TASK DESCRIPTION >> Extend the text on the Pune real estate investment outlook, picking up after its final sentence.

TEXT EXCERPT >>
Pune Real Estate: Investment Outlook

Rohit Gera, MD, Gera Developments, said, “The Pune real estate market is showing dual signs of both boom and consolidation at the same time. The prices have gone up 11.03% from Rs 5,208 per sq. ft. in June ’22 to Rs 5,782 per sq. ft. in June ’23. There has been an across-the-board increase in the rates of new projects, existing phases of old projects as well as new phases of old projects. This indicates a strong demand as home buyers have purchased homes at higher prices than ever before.”

Also Read: Building Wealth With Real Estate: Here’s How You Get Passive Income, Profit & Tax Benefits

“On the other hand, the overall sales for the past 12 months have come down by 8% from 105,625 units in the period June ’21 – June ’22 to 97,214 units in the period June ’22 – June ’23. This could be explained by the increase in home prices and increase in interest rates. The increase in prices and a corresponding reduction in demand are normal indicators of a bull market,” Gera added.

PROVIDED DATA >>
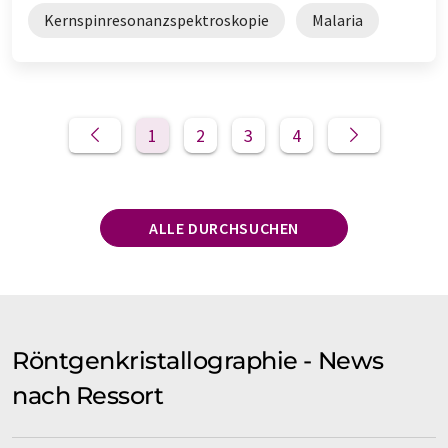
Kernspinresonanzspektroskopie
Malaria
1
2
3
4
ALLE DURCHSUCHEN
Röntgenkristallographie - News
nach Ressort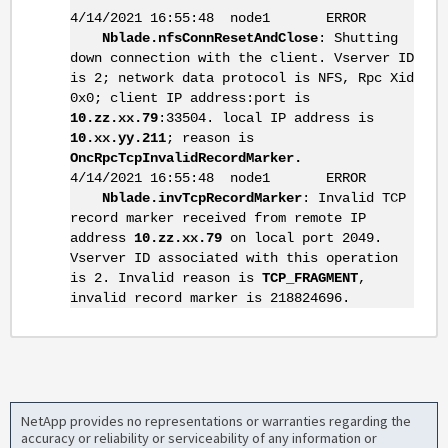
4/14/2021 16:55:48 node1 ERROR
Nblade.nfsConnResetAndClose
: Shutting
down connection with the client. Vserver ID
is 2; network data protocol is NFS, Rpc Xid
0x0; client IP address:port is
10.zz.xx.79
:33504. local IP address is
10.xx.yy.211
; reason is
OncRpcTcpInvalidRecordMarker.
4/14/2021 16:55:48 node1 ERROR
Nblade.invTcpRecordMarker
: Invalid TCP
record marker received from remote IP
address
10.zz.xx.79
on local port 2049.
Vserver ID associated with this operation
is 2. Invalid reason is
TCP_FRAGMENT
,
invalid record marker is 218824696.
NetApp provides no representations or warranties regarding the
accuracy or reliability or serviceability of any information or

TASK OUTPUT >>
“On the other hand, during a boom period, there is an increase in the number of projects launched. We are presently at a 10 year low in terms of the number of projects and gross inventory. Over the past year (June ’22 – June ’23) 93,734 new homes were added to the overall inventory. This is down nearly 19.19% from the previous year’s new inventory of 115,996 homes.”

He further added, “The trend that has continued though is that of the increase of average size of projects, reduction in the number of projects of smaller sizes, greater dominance of projects from larger developers. Looking forward, there are a couple of scenarios that could play out. If developers bring in substantial supply, we could be in an oversupply scenario since sales numbers have eased off from earlier highs. On the other hand, constrained supply at the current equilibrium levels could see a continued steady rise in prices.”